> _Dataset excerpts_:
○ ○ ○ ○ ○

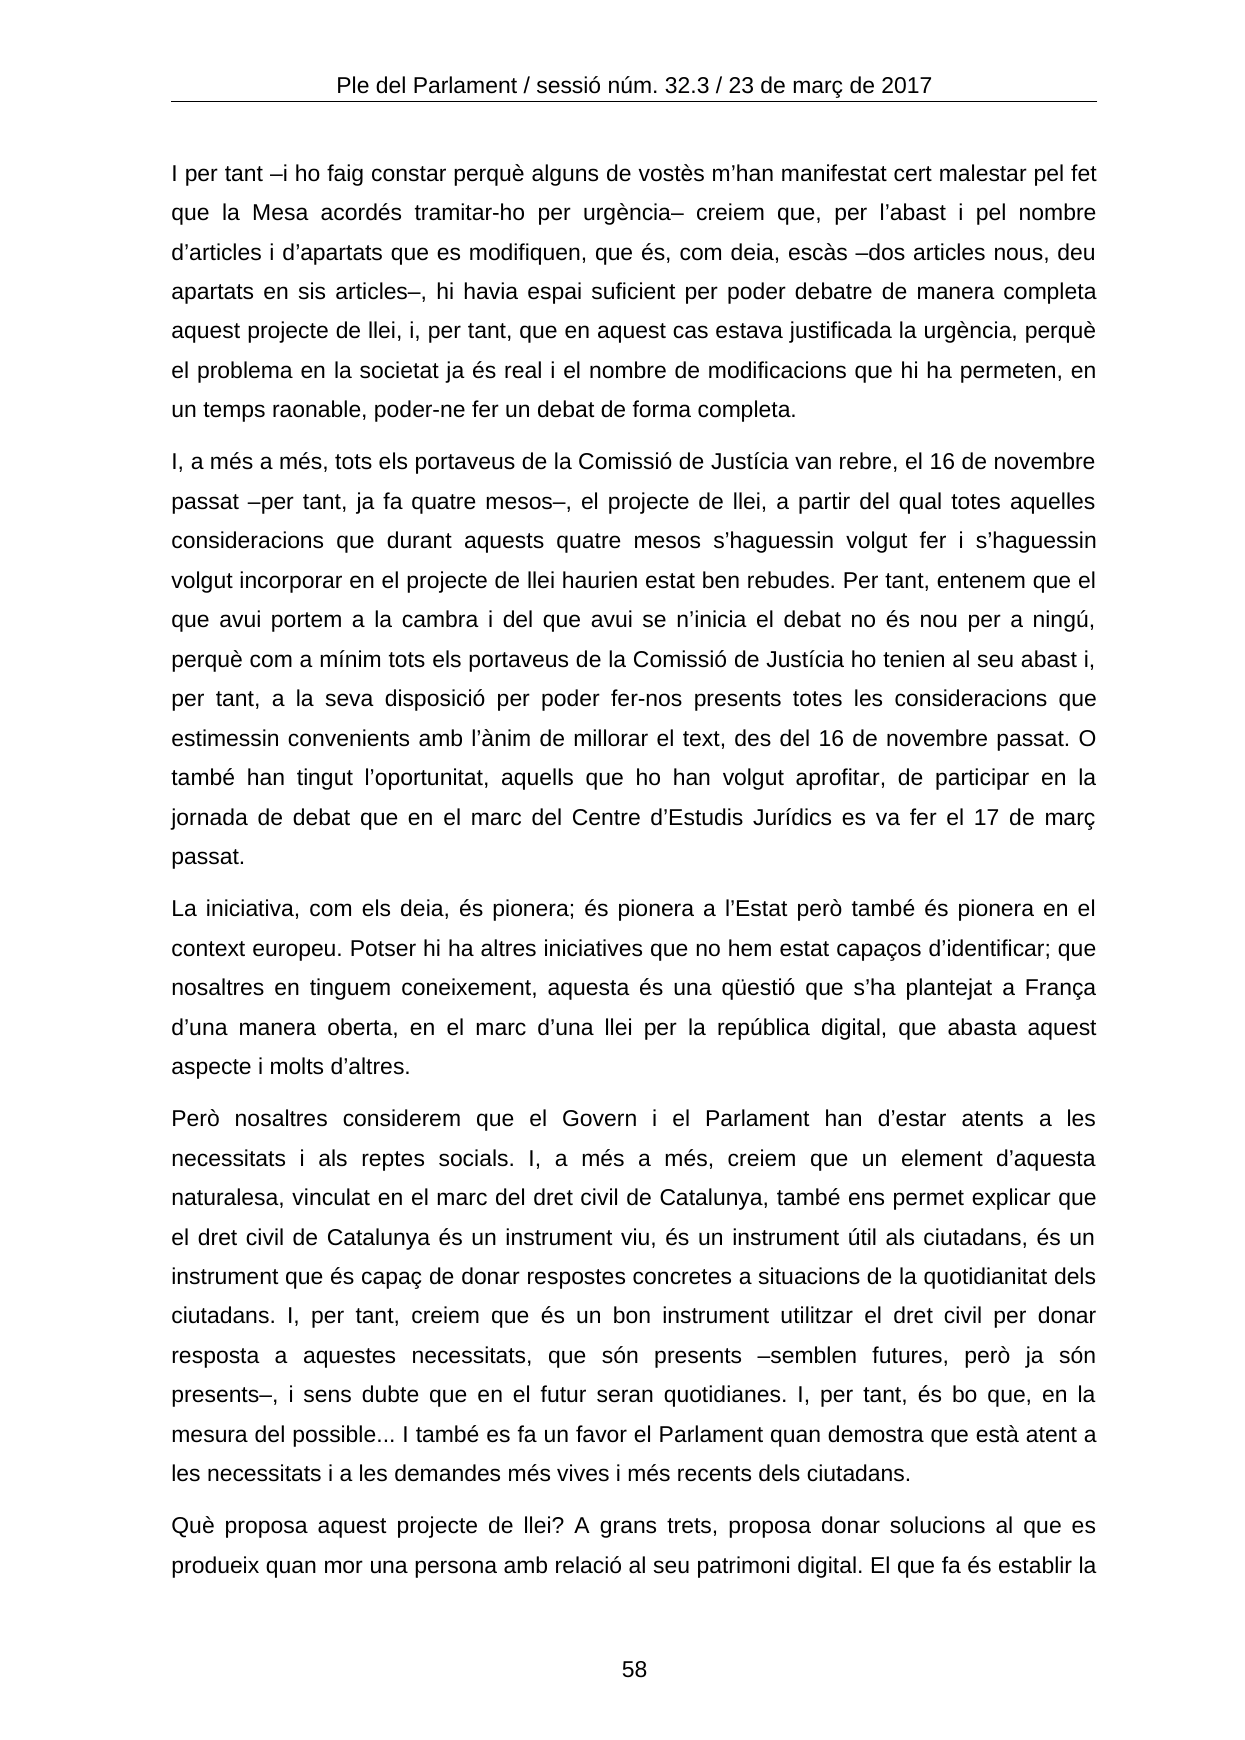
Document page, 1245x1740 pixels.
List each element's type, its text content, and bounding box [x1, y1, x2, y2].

text La iniciativa, com els deia, és pionera; és pionera a l’Estat però també és pionera en el context europeu. Potser hi ha altres iniciatives que no hem estat capaços d’identificar; que nosaltres en tinguem coneixement, aquesta és una qüestió que s’ha plantejat a França d’una manera oberta, en el marc d’una llei per la república digital, que abasta aquest aspecte i molts d’altres. [171, 895, 1097, 1079]
text I per tant –i ho faig constar perquè alguns de vostès m’han manifestat cert malestar pel fet que la Mesa acordés tramitar-ho per urgència– creiem que, per l’abast i pel nombre d’articles i d’apartats que es modifiquen, que és, com deia, escàs –dos articles nous, deu apartats en sis articles–, hi havia espai suficient per poder debatre de manera completa aquest projecte de llei, i, per tant, que en aquest cas estava justificada la urgència, perquè el problema en la societat ja és real i el nombre de modificacions que hi ha permeten, en un temps raonable, poder-ne fer un debat de forma completa. [171, 159, 1097, 423]
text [171, 1512, 1097, 1578]
text Però nosaltres considerem que el Govern i el Parlament han d’estar atents a les necessitats i als reptes socials. I, a més a més, creiem que un element d’aquesta naturalesa, vinculat en el marc del dret civil de Catalunya, també ens permet explicar que el dret civil de Catalunya és un instrument viu, és un instrument útil als ciutadans, és un instrument que és capaç de donar respostes concretes a situacions de la quotidianitat dels ciutadans. I, per tant, creiem que és un bon instrument utilitzar el dret civil per donar resposta a aquestes necessitats, que són presents –semblen futures, però ja són presents–, i sens dubte que en el futur seran quotidianes. I, per tant, és bo que, en la mesura del possible... I també es fa un favor el Parlament quan demostra que està atent a les necessitats i a les demandes més vives i més recents dels ciutadans. [171, 1105, 1097, 1487]
text I, a més a més, tots els portaveus de la Comissió de Justícia van rebre, el 16 de novembre passat –per tant, ja fa quatre mesos–, el projecte de llei, a partir del qual totes aquelles consideracions que durant aquests quatre mesos s’haguessin volgut fer i s’haguessin volgut incorporar en el projecte de llei haurien estat ben rebudes. Per tant, entenem que el que avui portem a la cambra i del que avui se n’inicia el debat no és nou per a ningú, perquè com a mínim tots els portaveus de la Comissió de Justícia ho tenien al seu abast i, per tant, a la seva disposició per poder fer-nos presents totes les consideracions que estimessin convenients amb l’ànim de millorar el text, des del 16 de novembre passat. O també han tingut l’oportunitat, aquells que ho han volgut aprofitar, de participar en la jornada de debat que en el marc del Centre d’Estudis Jurídics es va fer el 17 de març passat. [171, 448, 1097, 869]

○ ○ ○ ○ ○

> _DESCRIPTION OF THE TASK_: Drop the pictures and set down the data above exactly.

> _SOLUTION FOR THIS PROBLEM_:
Document page, 1245x1740 pixels.
List each element's type, its text content, and bounding box [x1, y1, x2, y2].

text La iniciativa, com els deia, és pionera; és pionera a l’Estat però també és pionera en el context europeu. Potser hi ha altres iniciatives que no hem estat capaços d’identificar; que nosaltres en tinguem coneixement, aquesta és una qüestió que s’ha plantejat a França d’una manera oberta, en el marc d’una llei per la república digital, que abasta aquest aspecte i molts d’altres. [171, 895, 1097, 1079]
text I per tant –i ho faig constar perquè alguns de vostès m’han manifestat cert malestar pel fet que la Mesa acordés tramitar-ho per urgència– creiem que, per l’abast i pel nombre d’articles i d’apartats que es modifiquen, que és, com deia, escàs –dos articles nous, deu apartats en sis articles–, hi havia espai suficient per poder debatre de manera completa aquest projecte de llei, i, per tant, que en aquest cas estava justificada la urgència, perquè el problema en la societat ja és real i el nombre de modificacions que hi ha permeten, en un temps raonable, poder-ne fer un debat de forma completa. [171, 159, 1097, 423]
text [171, 1512, 1097, 1578]
text Però nosaltres considerem que el Govern i el Parlament han d’estar atents a les necessitats i als reptes socials. I, a més a més, creiem que un element d’aquesta naturalesa, vinculat en el marc del dret civil de Catalunya, també ens permet explicar que el dret civil de Catalunya és un instrument viu, és un instrument útil als ciutadans, és un instrument que és capaç de donar respostes concretes a situacions de la quotidianitat dels ciutadans. I, per tant, creiem que és un bon instrument utilitzar el dret civil per donar resposta a aquestes necessitats, que són presents –semblen futures, però ja són presents–, i sens dubte que en el futur seran quotidianes. I, per tant, és bo que, en la mesura del possible... I també es fa un favor el Parlament quan demostra que està atent a les necessitats i a les demandes més vives i més recents dels ciutadans. [171, 1105, 1097, 1487]
text I, a més a més, tots els portaveus de la Comissió de Justícia van rebre, el 16 de novembre passat –per tant, ja fa quatre mesos–, el projecte de llei, a partir del qual totes aquelles consideracions que durant aquests quatre mesos s’haguessin volgut fer i s’haguessin volgut incorporar en el projecte de llei haurien estat ben rebudes. Per tant, entenem que el que avui portem a la cambra i del que avui se n’inicia el debat no és nou per a ningú, perquè com a mínim tots els portaveus de la Comissió de Justícia ho tenien al seu abast i, per tant, a la seva disposició per poder fer-nos presents totes les consideracions que estimessin convenients amb l’ànim de millorar el text, des del 16 de novembre passat. O també han tingut l’oportunitat, aquells que ho han volgut aprofitar, de participar en la jornada de debat que en el marc del Centre d’Estudis Jurídics es va fer el 17 de març passat. [171, 448, 1097, 869]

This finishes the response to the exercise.